Question to the Department of Health and Social Care:
To ask His Majesty's Government why the Collection of Client Level Adult Social Care Data (No 3) Directions 2023 state that adult care providers must collect data based on gender, which is defined as "the gender the individual considers themselves to be", and not based on sex, given that sex, not gender, is a protected characteristic under the Equality Act; and what assessment they have made of providers' ability to supply single-sex services if data on sex is not collected.
Client Level Data is the first national collection of individual social care records, and this data is collected by the Department from local authorities, rather than care providers. The purpose of the 2023 Directions is to assist the Department in its functions, in particular by enabling key aspects of adult social care service provision to be analysed and reported on at a national level. Local authorities are required to collect information about gender, but that does not preclude them from collecting other information from service users such as on sex, including where this is necessary for them to discharge legal obligations.

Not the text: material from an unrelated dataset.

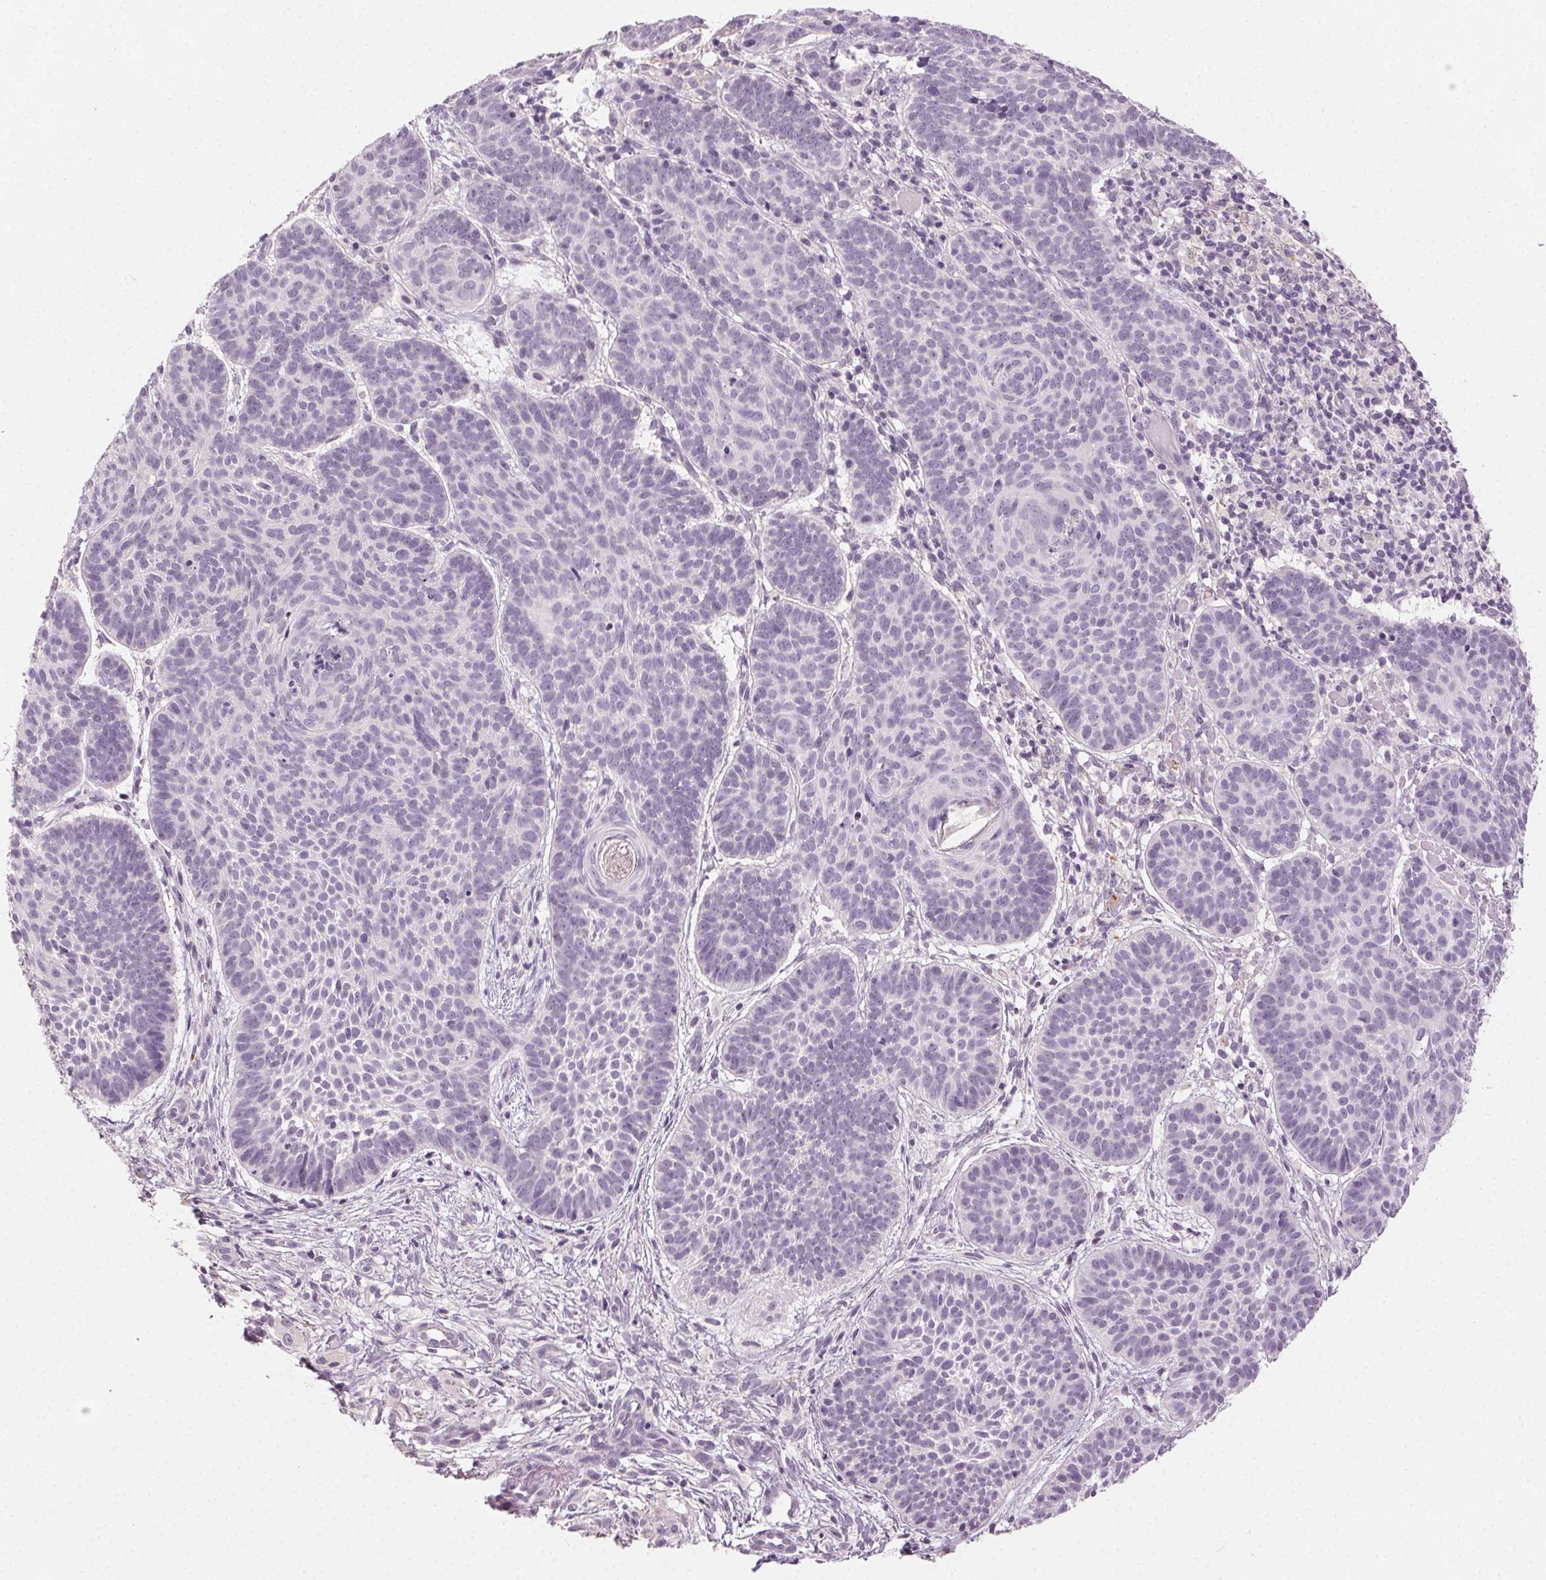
{"staining": {"intensity": "negative", "quantity": "none", "location": "none"}, "tissue": "skin cancer", "cell_type": "Tumor cells", "image_type": "cancer", "snomed": [{"axis": "morphology", "description": "Basal cell carcinoma"}, {"axis": "topography", "description": "Skin"}], "caption": "Immunohistochemical staining of skin cancer reveals no significant expression in tumor cells.", "gene": "CLTRN", "patient": {"sex": "male", "age": 72}}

The Department has not made an assessment of care providers’ ability to supply single-sex services. We expect Care Quality Commission (CQC) regulated care providers to adhere to the CQC’s fundamental standards, set out in the Health and Social Care Act 2008 (Regulated Activities) Regulations 2014, which require service users to be treated with dignity and respect. The CQC’s guidance on this legislative framework says that “When providing intimate or personal care, providers must make every reasonable effort to make sure that they respect people's preferences about who delivers their care and treatment”. This may include requesting staff of a specific sex.